I can’t stop reading news about bird flu. Last week, Google News became customizable and I promptly reconfigured my page to have a section on bird flu.

From the Chicago Tribune via The Kansas City Star, March 10, 2005:

Vietnamese officials recently ordered all chickens in Ho Chi Minh City slaughtered or removed; the city has now banned all poultry of any kind through the end of the year.

Last week Sen. Barack Obama, D-Ill., requested $25 million in foreign aid to respond to any outbreaks of the disease. The request, which also stipulates that the government form a “high-level, inter-agency task force” focused on a coordinated U.S. response to bird flu, is part of the Foreign Assistance Act, which faces approval in Congress and from President Bush.

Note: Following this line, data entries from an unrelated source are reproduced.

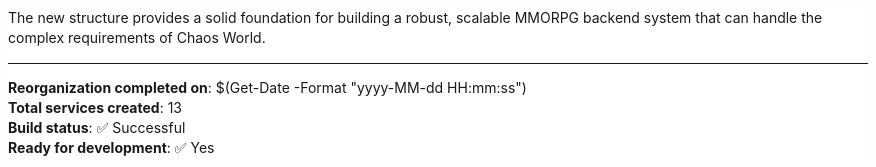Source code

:The new structure provides a solid foundation for building a robust, scalable MMORPG backend system that can handle the complex requirements of Chaos World.

---

**Reorganization completed on**: $(Get-Date -Format "yyyy-MM-dd HH:mm:ss")  
**Total services created**: 13  
**Build status**: ✅ Successful  
**Ready for development**: ✅ Yes
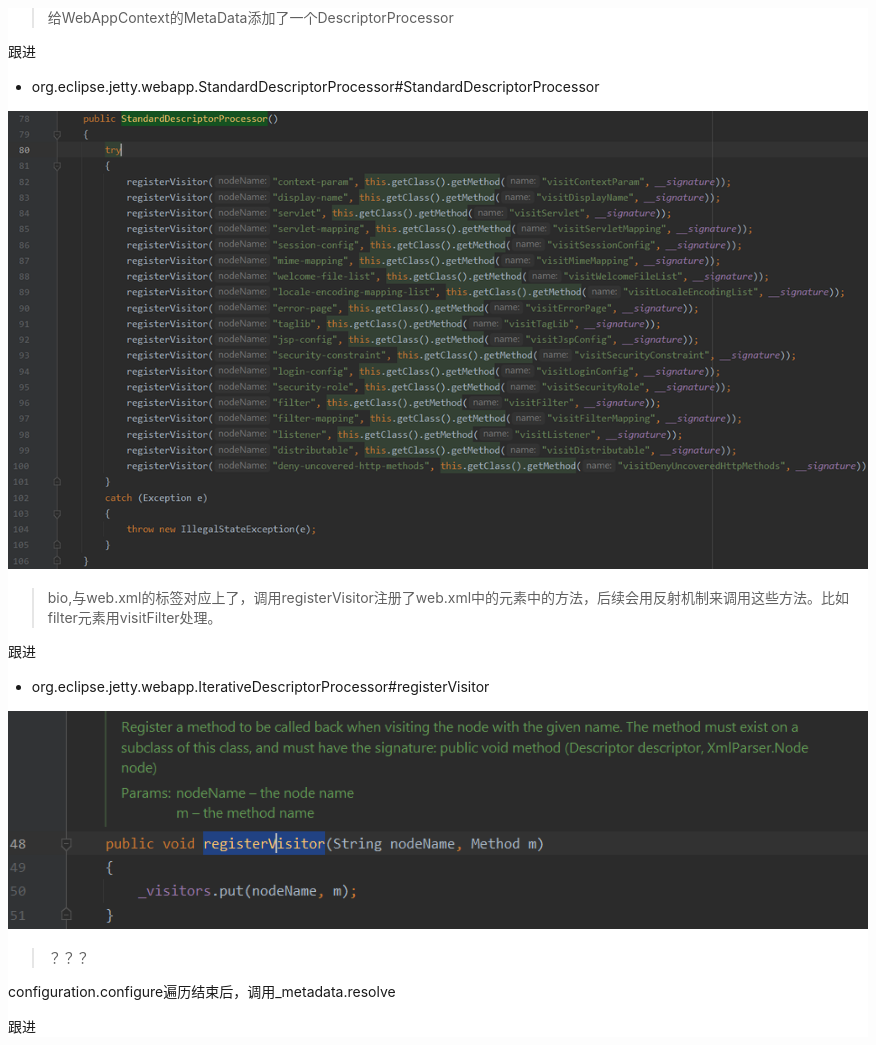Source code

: > 给WebAppContext的MetaData添加了一个DescriptorProcessor

跟进

- org.eclipse.jetty.webapp.StandardDescriptorProcessor#StandardDescriptorProcessor

![image-20211217014753526](jetty.assets/image-20211217014753526.png)

> bio,与web.xml的标签对应上了，调用registerVisitor注册了web.xml中的元素中的方法，后续会用反射机制来调用这些方法。比如filter元素用visitFilter处理。

跟进

- org.eclipse.jetty.webapp.IterativeDescriptorProcessor#registerVisitor

![image-20211217014939255](jetty.assets/image-20211217014939255.png)

> ？？？

configuration.configure遍历结束后，调用_metadata.resolve

跟进
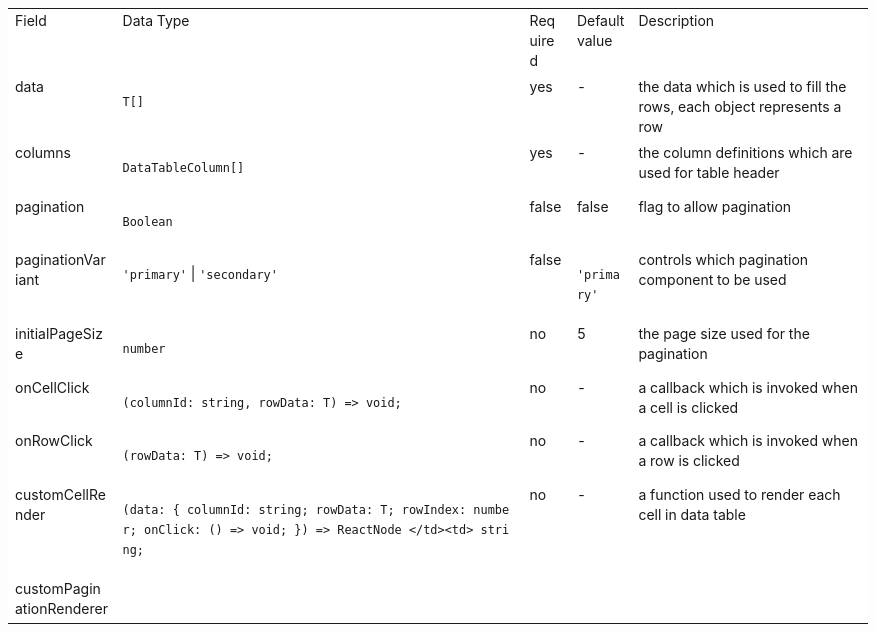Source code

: <table>
<td>Field  </td><td> Data Type </td><td> Required </td><td> Default value  </td><td> Description </td>
<tr><td>  data  </td><td> 
  
  `
  T[]
  `
  
  </td><td> yes </td><td> - </td><td> the data which is used to fill the rows, each object represents a row </td></tr>
<tr><td>  columns</td><td> 
  
  `DataTableColumn[]`
  
  </td><td> yes </td><td> -  </td><td> the column definitions which are used for table header  </td></tr>
<tr><td>  pagination</td><td> 
  
  `Boolean` 
  
  </td><td> false </td><td> false  </td><td> flag to allow pagination  </td></tr>
<tr><td>  paginationVariant</td><td> 
  
  `'primary'` \| `'secondary'` 
  
  </td><td> false </td><td> 
  
  `'primary'` 
  
  </td><td> controls which pagination component to be used  </td></tr>
<tr><td> initialPageSize</td><td> 
  
  `number` 
  
  </td><td> no </td><td> 5 </td><td> the page size used for the pagination </td></tr>
<tr><td> onCellClick</td><td> 
  
  `(columnId: string, rowData: T) => void;` 
  
  </td><td> no </td><td> - </td><td> a callback which is invoked when a cell is clicked </td></tr>
<tr><td> onRowClick</td><td> 
  
  `(rowData: T) => void;` 
  
  </td><td> no </td><td> - </td><td> a callback which is invoked when a row is clicked </td></tr>
  <tr><td>customCellRender</td>
<td>

 `
(data: {
    columnId: string;
    rowData: T;
    rowIndex: number;
    onClick: () => void;
  }) => ReactNode </td><td> string;
  ` 

  </td>
<td> no </td><td> - </td><td> a function used to render each cell in data table </td>
<tr>
<tr><td>customPaginationRenderer</td>
<td>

A 1999 study by the CDC estimated that if a new flu pandemic from something like the avian strain took hold among humans, it could kill up to 207,000 people in the U.S. alone - far more than the toll of 36,000 from normal flu in a typical year.

It’s also plausible that the virus may never find a way to spread among humans, and the global death toll will be only in the dozens or hundreds.

From The Los Angeles Times, March 13, 2005:


“There are so few human cases that I don’t think restricting travel is an issue yet,” says Dr. Cherie Hinchliffe, a Laguna Beach internist who specializes in travel medicine. She tells her patients, “Stay away from farms and open-air markets. Avoid domesticated birds. Stay away from zoos and aviaries.”


There goes my plan to take Stephen to the zoo this week.